Quanto ao programa, ou contrato de legislatura, e reconhecendo que preciso de mais tempo de análise para o perceber melhor, posso, desde já, indicar-vos que podem lê-lo na língua original (francês) no sítio da Nova Frente Popular (https://www.nouveaufrontpopulaire.fr/ ). Contudo, como acredito que muitos dos meus leitores não entendem facilmente o francês, deixo o link para o esquerda.net, que creio ter a única versão portuguesa disponível do “contrato de legislatura” da Nova Frente Popular: https://www.esquerda.net/artigo/aqui-esta-o-programa-eleitoral-da-nova-frente-popular/91330.

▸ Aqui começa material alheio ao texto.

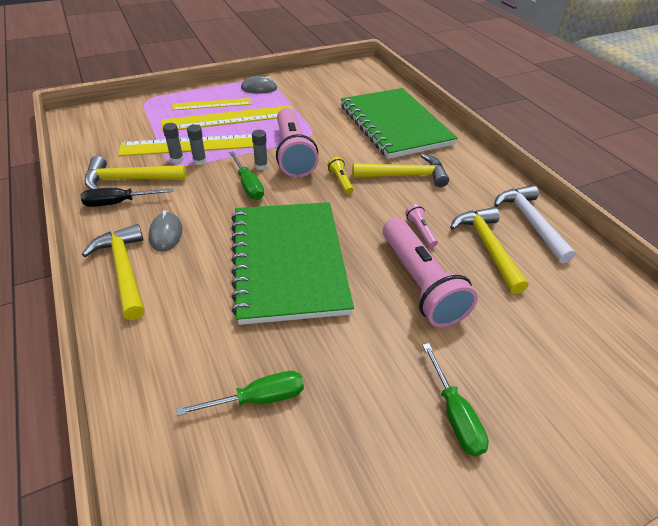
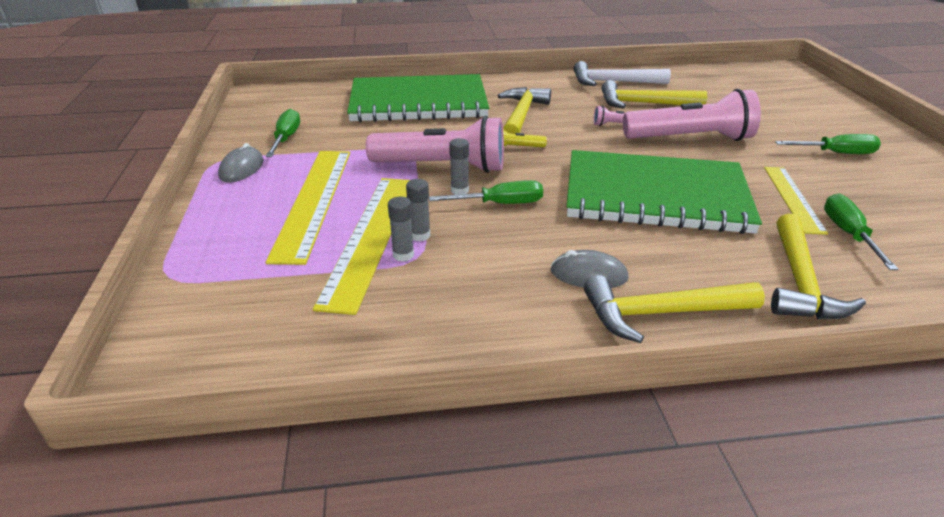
camera: 70 degrees left, 10 degrees down
black screwdriver [81,188,173,207] -> none
yellow hammer [85,156,187,189] -> yellow hammer moved to [771,213,866,319]
yellow ruler [172,98,251,110] -> yellow ruler moved to [764,167,828,235]
none -> green screwdriver [265,109,300,157]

Não sou, em geral, partidário de “formas de fusão” entre partidos diferentes, preferindo formas de cooperação que preservam a autonomia e as diferenças específicas. Compreendo, no entanto, que um sistema como o francês favorece fortemente a concentração de votos e penaliza a dispersão, embora já não tanto como o antigo sistema maioritário puro. É isso que justifica, para muitos, que um campo tão fragmentado como a atual esquerda francesa tenha de procurar formas de concentração que permitam não desperdiçar as suas forças.

Para terminar, deixo uma imagem da distribuição das candidaturas pelas diferentes forças integrantes da Nova Frente Popular, numa imagem do Le Monde.



A entrega de candidaturas termina hoje.